*** PASSAGE

I think there’s a real chance the Tory parliamentary party says ‘we don’t accept the result of the members’ ballot. We don’t accept that 200 of us are going to serve under a PM we didn’t want’. And so I think the crisis will develop sooner than the privileges committee. It will develop at the end of this coming week and the beginning of this coming week, the beginning of next week, if Johnson gets through.

This might reflect the attitude of Osborne’s contacts in Parliament (who found Boris V1 hard enough to deal with) but it’s not, so far, hugely widespread. There are degrees of Boris hatred, and only a small number are at the stage when they’d resign the whip or trigger a by-election if he came back. Johnson can have that effect on people.

But Osborne left Parliament in 2017 and isn’t really plugged in to the new, far-more-Brexity lot. About a third of Tory MPs arrived after he left and a good number would not be in parliament at all if it were not for Johnson.

But most of all, refusal to recognise the results of any leadership election would be Trumpian act of insanity which would trigger a constitutional crisis in and split the Tory party. There are some Tories who are in 'après nous le déluge' mood, but so far only a handful. If the Tory MPs really were of that inclination they’d have cut the members out completely. Instead they have gone to this untested digital vote malarky to be seen to abide by the letter of the constitution.

******

#### REQUEST:
Reproduce the commentary on the Tory leadership from "But Osborne left" to "of the constitution." word for word. The listing comes from a separate, unrelated source.

*** GIVEN ENTRIES

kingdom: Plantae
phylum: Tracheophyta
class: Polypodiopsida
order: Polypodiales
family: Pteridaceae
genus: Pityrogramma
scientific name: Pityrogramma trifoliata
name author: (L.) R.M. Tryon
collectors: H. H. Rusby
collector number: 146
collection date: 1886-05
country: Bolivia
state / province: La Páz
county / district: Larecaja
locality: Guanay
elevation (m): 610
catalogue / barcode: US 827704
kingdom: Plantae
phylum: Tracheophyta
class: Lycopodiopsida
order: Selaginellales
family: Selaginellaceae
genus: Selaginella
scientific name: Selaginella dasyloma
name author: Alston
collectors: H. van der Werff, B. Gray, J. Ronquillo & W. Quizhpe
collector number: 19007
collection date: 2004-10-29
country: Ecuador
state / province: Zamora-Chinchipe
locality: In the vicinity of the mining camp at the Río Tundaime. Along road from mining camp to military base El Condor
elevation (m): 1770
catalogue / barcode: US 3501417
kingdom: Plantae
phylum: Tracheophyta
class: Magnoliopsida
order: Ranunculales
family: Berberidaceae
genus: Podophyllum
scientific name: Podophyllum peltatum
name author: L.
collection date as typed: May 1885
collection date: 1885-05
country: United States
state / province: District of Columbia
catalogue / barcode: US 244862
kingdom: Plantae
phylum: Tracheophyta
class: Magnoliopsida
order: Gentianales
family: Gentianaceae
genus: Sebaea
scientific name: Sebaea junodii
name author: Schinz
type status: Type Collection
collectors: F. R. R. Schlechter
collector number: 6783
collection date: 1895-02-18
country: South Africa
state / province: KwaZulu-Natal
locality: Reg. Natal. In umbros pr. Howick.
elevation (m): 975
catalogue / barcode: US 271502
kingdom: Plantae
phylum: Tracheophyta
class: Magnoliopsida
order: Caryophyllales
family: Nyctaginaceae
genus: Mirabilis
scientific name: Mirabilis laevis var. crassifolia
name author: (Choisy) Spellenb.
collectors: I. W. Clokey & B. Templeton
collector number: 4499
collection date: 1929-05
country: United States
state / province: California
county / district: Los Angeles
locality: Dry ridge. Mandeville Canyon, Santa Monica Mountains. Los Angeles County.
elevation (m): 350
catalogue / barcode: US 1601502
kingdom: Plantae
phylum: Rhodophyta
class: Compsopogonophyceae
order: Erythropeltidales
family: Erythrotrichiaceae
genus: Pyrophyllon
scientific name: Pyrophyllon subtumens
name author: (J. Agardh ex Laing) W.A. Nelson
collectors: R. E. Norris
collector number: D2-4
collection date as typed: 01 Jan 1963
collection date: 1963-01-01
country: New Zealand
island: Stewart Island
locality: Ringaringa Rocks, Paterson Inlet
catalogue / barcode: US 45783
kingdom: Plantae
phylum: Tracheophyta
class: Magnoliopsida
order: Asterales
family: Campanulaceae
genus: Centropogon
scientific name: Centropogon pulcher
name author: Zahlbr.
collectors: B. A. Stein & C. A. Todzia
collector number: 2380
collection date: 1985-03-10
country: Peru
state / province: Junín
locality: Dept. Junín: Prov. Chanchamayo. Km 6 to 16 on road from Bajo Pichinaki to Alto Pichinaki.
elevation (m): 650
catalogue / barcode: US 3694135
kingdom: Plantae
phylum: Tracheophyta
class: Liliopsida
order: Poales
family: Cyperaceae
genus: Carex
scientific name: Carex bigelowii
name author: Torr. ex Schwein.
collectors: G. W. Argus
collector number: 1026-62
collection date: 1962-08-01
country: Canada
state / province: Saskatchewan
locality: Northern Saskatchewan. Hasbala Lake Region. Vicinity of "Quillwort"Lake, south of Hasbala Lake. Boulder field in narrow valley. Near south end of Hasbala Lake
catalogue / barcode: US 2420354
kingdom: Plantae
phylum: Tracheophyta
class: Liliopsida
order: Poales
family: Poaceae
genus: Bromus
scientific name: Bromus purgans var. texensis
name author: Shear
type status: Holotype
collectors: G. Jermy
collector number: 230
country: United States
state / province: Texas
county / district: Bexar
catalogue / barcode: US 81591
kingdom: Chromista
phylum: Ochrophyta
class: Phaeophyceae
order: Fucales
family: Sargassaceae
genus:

******

#### COMPLETED EXERCISE:
But Osborne left Parliament in 2017 and isn’t really plugged in to the new, far-more-Brexity lot. About a third of Tory MPs arrived after he left and a good number would not be in parliament at all if it were not for Johnson.

But most of all, refusal to recognise the results of any leadership election would be Trumpian act of insanity which would trigger a constitutional crisis in and split the Tory party. There are some Tories who are in 'après nous le déluge' mood, but so far only a handful. If the Tory MPs really were of that inclination they’d have cut the members out completely. Instead they have gone to this untested digital vote malarky to be seen to abide by the letter of the constitution.